* Jobs:
1. Can you transcribe the distance-learning letter word for word, between "The question I've" and "of disruption possible.", inclusive?
2. Using the distance-learning letter:
(a) By what date were families asked to tell their principals whether they prefer a virtual (full distance) program?
(b) About how many students chose virtual (full distance)?
(c) What reason does the letter give for having parallel programs?

* Document passage:
Dear Students, Staff, and Families,

With the first day of distance learning, August 10, just eight days away, principals and their teams are hard at work finalizing their master schedules and classroom assignments. Normally, teacher and student assignments are tentatively set before schools close for the summer. Teachers are able to plan knowing what their assignments are for the following school year. This year, however, is not normal, and consequently assignments are being modified to accommodate the need or desire of students and staff to remain in a distance learning environment for their personal or family's wellbeing. Families were asked to let their principals know by July 20 if they prefer a virtual (full distance) program for at least the first semester. Principals and their teams called every family to confirm their choice and ensure they are clear on the implications of their decision. About 4,600 chose virtual (full distance), with about half the students in TK-5 and the other half in 6-12. Students who did not choose a virtual (full distance) program default to the hybrid program, and will attend school in-person, twice-a-week, whenever schools finally reopen for the physical return of students to campuses. Until that times comes, however, all students will learn remotely.

The question I've been asked most frequently this week is why do we have parallel programs, since all students will begin the school year distance learning. The answer is to prevent a disruption when the time comes that school campuses reopen for the physical return of students. I recognize that future knowledge will exceed and replace present understanding. But at this point in time, we cannot, with any reasonable certainty, predict what the near or distant future holds relative to when school may reopen for the physical return of students. We have to be prepared to seamlessly transition when that time comes with the least amount of disruption possible.

* Extracted entries:
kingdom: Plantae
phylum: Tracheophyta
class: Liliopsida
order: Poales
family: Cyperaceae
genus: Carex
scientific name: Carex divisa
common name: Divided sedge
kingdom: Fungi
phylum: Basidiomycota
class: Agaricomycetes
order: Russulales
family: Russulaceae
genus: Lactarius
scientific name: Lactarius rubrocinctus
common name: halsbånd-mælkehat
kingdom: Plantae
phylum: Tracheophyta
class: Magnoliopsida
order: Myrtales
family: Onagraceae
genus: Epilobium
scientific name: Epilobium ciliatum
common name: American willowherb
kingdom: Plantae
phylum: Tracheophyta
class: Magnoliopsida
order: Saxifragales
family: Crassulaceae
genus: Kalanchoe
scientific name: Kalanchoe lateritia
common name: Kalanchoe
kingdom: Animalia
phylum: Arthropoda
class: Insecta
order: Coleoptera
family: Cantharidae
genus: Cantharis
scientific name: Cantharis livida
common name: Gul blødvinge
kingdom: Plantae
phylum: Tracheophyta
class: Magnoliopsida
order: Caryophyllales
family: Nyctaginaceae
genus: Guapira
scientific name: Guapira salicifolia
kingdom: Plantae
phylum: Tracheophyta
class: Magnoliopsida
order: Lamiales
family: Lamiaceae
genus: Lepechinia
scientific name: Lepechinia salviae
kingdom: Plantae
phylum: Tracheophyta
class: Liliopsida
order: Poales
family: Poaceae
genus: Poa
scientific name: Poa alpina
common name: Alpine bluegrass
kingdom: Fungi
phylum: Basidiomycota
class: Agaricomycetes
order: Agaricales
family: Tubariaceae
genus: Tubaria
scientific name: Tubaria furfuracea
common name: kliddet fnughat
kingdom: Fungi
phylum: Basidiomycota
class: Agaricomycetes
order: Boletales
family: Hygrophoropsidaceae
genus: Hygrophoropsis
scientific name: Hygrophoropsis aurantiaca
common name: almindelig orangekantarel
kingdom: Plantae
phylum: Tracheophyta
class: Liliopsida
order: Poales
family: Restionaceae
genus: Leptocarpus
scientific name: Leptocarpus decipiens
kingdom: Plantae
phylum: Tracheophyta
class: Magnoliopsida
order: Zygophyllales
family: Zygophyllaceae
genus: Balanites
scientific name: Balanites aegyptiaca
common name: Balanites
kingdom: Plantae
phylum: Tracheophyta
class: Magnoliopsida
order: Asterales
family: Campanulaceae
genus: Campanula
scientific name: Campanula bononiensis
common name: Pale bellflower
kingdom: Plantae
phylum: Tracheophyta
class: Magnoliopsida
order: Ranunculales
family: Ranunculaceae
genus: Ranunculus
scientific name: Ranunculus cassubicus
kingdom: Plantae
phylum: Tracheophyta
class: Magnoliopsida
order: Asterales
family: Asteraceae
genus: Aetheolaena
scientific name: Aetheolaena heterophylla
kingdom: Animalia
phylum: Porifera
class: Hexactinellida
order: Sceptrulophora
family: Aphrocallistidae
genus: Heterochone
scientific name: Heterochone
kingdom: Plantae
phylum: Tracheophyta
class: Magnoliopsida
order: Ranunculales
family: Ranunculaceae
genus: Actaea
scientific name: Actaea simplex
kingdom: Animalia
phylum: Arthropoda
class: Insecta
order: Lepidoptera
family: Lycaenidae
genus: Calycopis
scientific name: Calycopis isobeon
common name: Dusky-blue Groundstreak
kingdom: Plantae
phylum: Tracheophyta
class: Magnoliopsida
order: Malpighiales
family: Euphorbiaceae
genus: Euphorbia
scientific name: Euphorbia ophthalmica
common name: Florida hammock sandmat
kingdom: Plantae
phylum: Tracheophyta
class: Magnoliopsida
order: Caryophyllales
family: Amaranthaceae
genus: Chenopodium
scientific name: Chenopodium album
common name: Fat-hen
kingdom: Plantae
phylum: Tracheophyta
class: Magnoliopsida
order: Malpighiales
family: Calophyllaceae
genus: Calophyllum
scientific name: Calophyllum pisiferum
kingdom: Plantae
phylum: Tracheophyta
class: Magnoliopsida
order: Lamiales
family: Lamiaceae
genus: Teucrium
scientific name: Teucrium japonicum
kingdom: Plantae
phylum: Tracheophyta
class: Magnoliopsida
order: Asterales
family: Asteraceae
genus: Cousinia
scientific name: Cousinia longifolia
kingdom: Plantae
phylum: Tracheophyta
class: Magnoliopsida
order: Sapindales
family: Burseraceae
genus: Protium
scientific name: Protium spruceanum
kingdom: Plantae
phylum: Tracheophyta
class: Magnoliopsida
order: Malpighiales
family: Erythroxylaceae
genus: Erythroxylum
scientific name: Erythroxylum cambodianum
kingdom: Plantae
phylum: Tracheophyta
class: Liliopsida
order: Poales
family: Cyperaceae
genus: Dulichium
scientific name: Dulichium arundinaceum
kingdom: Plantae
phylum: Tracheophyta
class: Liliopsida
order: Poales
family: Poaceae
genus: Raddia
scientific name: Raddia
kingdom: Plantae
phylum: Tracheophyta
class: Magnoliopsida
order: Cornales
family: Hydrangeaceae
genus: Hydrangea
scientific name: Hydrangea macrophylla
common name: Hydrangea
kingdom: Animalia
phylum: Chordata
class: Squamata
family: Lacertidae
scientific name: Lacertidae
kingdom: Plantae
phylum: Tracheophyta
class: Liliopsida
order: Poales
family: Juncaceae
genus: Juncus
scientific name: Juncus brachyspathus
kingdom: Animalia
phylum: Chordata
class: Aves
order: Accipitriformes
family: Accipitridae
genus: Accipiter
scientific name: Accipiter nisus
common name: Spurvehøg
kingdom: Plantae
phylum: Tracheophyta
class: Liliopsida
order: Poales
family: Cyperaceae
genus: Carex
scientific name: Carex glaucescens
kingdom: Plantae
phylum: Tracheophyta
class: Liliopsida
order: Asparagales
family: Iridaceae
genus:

* Task-by-task results:
1.
The question I've been asked most frequently this week is why do we have parallel programs, since all students will begin the school year distance learning. The answer is to prevent a disruption when the time comes that school campuses reopen for the physical return of students. I recognize that future knowledge will exceed and replace present understanding. But at this point in time, we cannot, with any reasonable certainty, predict what the near or distant future holds relative to when school may reopen for the physical return of students. We have to be prepared to seamlessly transition when that time comes with the least amount of disruption possible.

2.
(a) July 20
(b) About 4,600
(c) To prevent a disruption when school campuses reopen for the physical return of students